Sur la gauche se trouve une carte de détection de changement de la construction du SoFi Stadium à Los Angeles sur trois ans, dérivée de Sentinel-1 SAR (radar à synthèse d’ouverture) et de l’imagerie multispectrale Sentinel-2. Sur la droite se trouve un composite Sentinel-2 en couleurs vraies de la même zone. Les marques noires sur la carte de détection des changements montrent des changements inhabituels; le gris indique des changements communs; et le blanc illustre des anomalies persistantes. Sentinel-1 et Sentinel-2 sont des satellites d’observation de la Terre exploités par l’Agence spatiale européenne. (Crédit d’image: LANL (gauche), ESA (droite))

Pour tester notre méthode, nous avons regardé des images de la construction du nouveau stade SoFi à Los Angeles à partir de 2016. Nous avons commencé par comparer des images multispectrales de divers capteurs multispectraux, ainsi que des images SAR, sur la même plage de dates pour voir quelles modalités ramassé quels changements. Par exemple, dans un cas, le toit d’un bâtiment à côté du stade a été remplacé, le faisant passer du beige au blanc au cours de plusieurs mois. Les capteurs d’imagerie multispectrale ont détecté ce changement, car il était lié à la couleur et au matériau. SAR, cependant, ne l’a pas fait, comme nous nous y attendions.

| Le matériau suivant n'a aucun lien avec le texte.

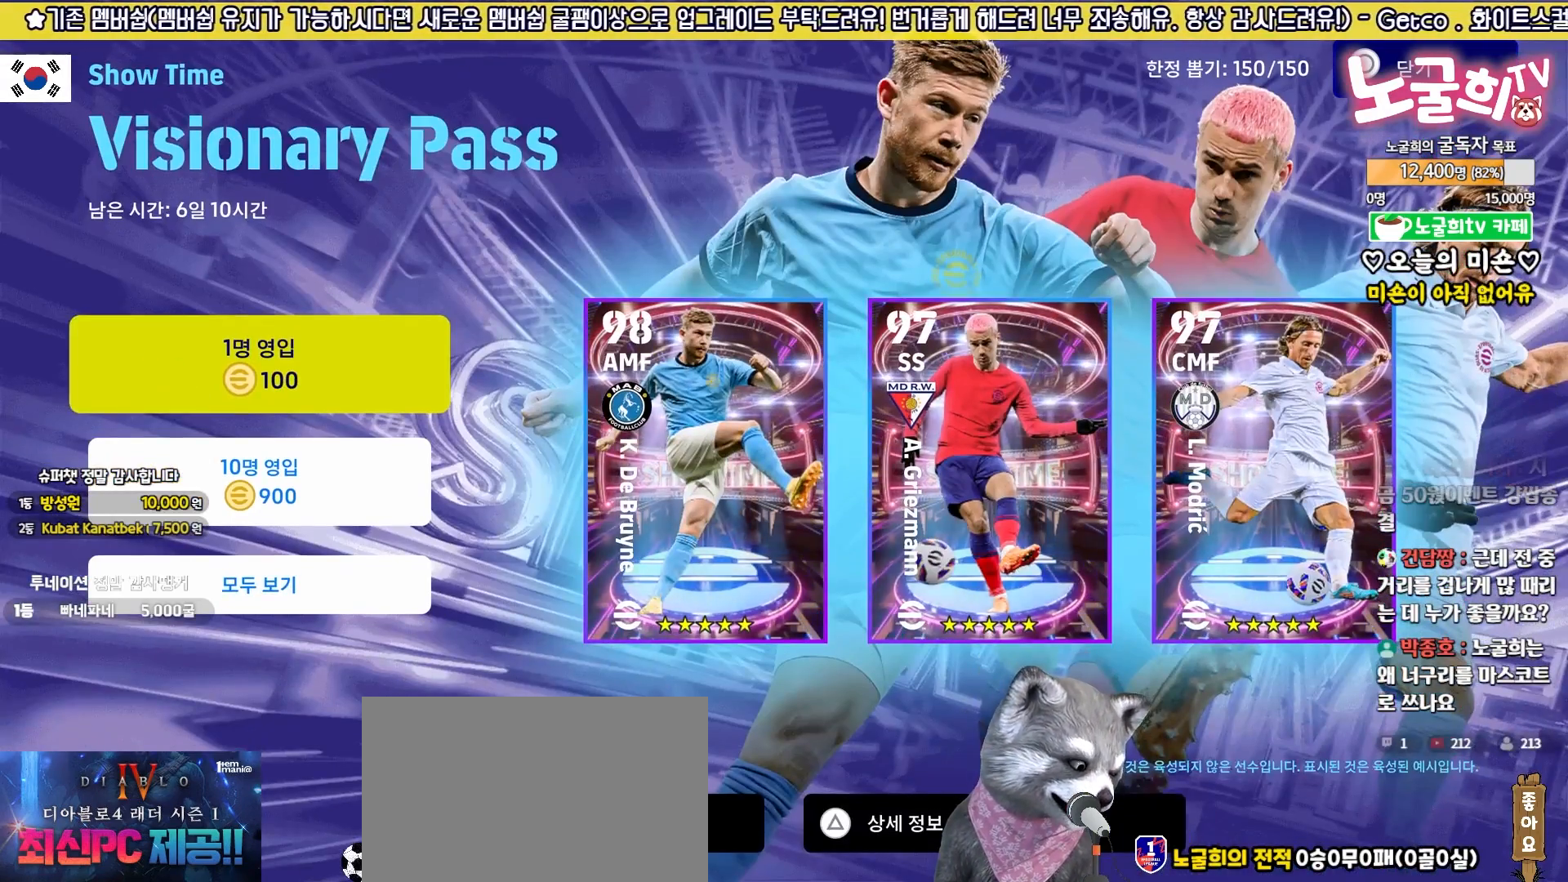
{"buttons": [], "events": []}
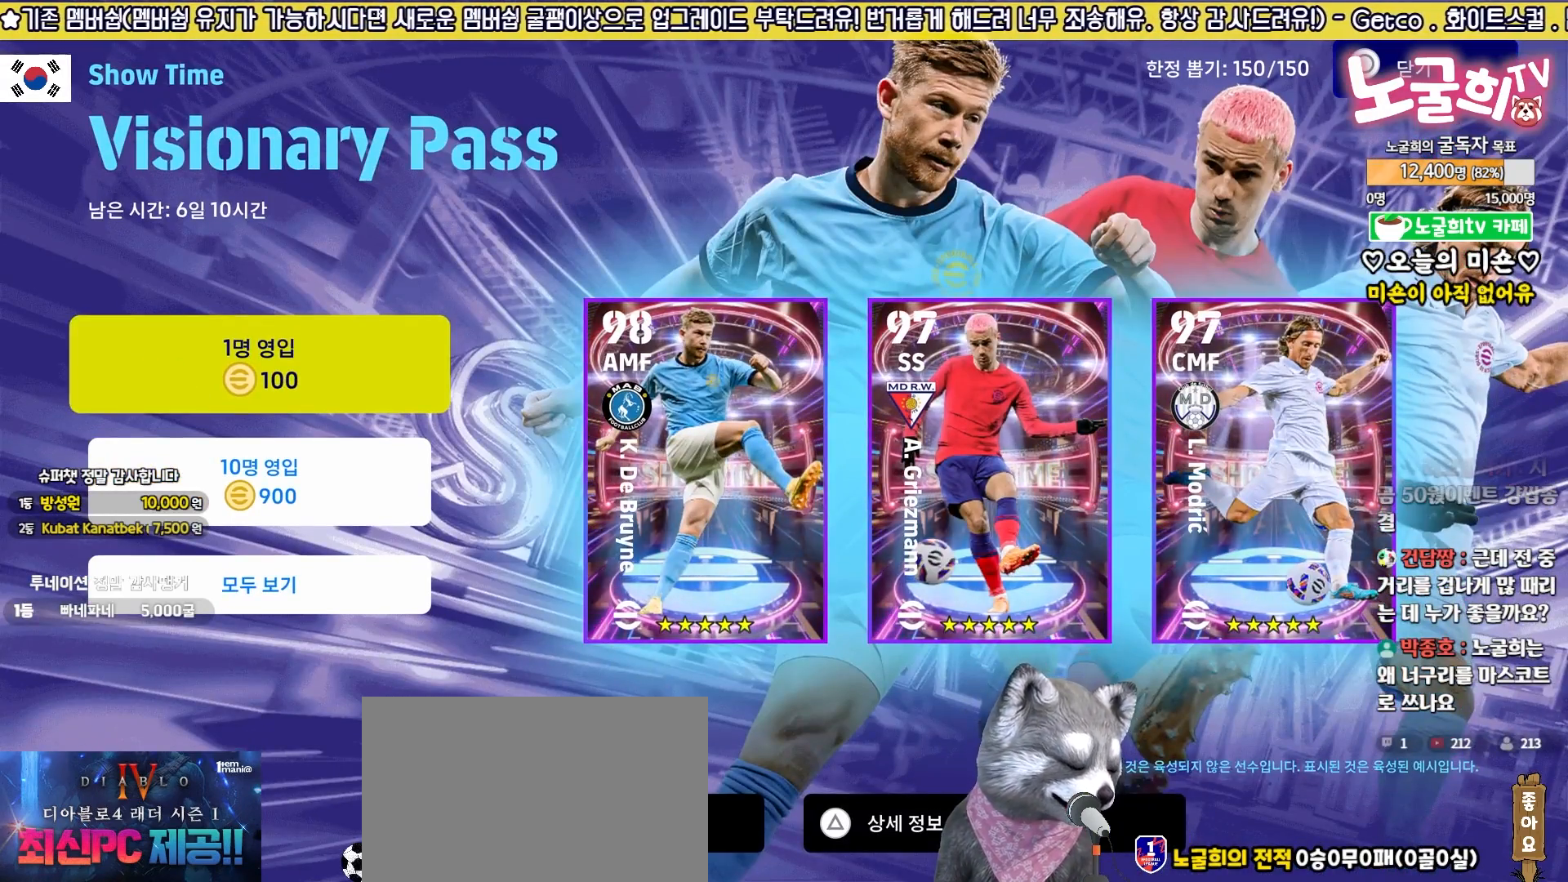
{"buttons": [], "events": []}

Cependant, le SAR était très sensible à la déformation de la surface due au déplacement des tas de terre, contrairement à l’imagerie multispectrale.

Lorsque nous avons intégré les images à l’aide de notre nouvelle capacité algorithmique, nous avons pu voir les deux changements – la surface et le matériau – à un rythme beaucoup plus rapide que si nous nous concentrions sur un seul satellite. Cela n’avait jamais été fait auparavant à grande échelle et cela signale un changement fondamental potentiel dans la façon dont les images satellitaires sont analysées.

Nous avons également pu démontrer comment les changements pouvaient être détectés beaucoup plus rapidement qu’auparavant. Dans un cas, nous avons pu comparer différentes images multispectrales collectées à seulement 12 minutes d’intervalle. En fait, c’était si rapide que nous avons pu détecter un avion volant à travers la scène.

Alors que la télédétection spatiale continue de devenir plus accessible – en particulier avec l’utilisation explosive de cubesats et les petits satellites dans les secteurs public et commercial – davantage d’images satellitaires deviendront disponibles. C’est une bonne nouvelle en théorie, car cela signifie plus de données pour alimenter une analyse complète. Dans la pratique, cependant, cette analyse est remise en question par le volume impressionnant de données, la diversité des conceptions et des modalités des capteurs, et la nature de la canalisation des dépôts d’images pour différents fournisseurs de satellites. De plus, alors que les analystes d’images sont submergés par ce raz-de-marée de l’imagerie, le développement d’algorithmes de détection automatisés qui «savent où chercher» est primordial.

Cette nouvelle approche de la détection des changements ne résoudra pas tous ces défis, mais elle aidera en optimisant les forces des diverses modalités de satellite – et nous donnera plus de clarté sur le paysage changeant de notre monde dans le processus.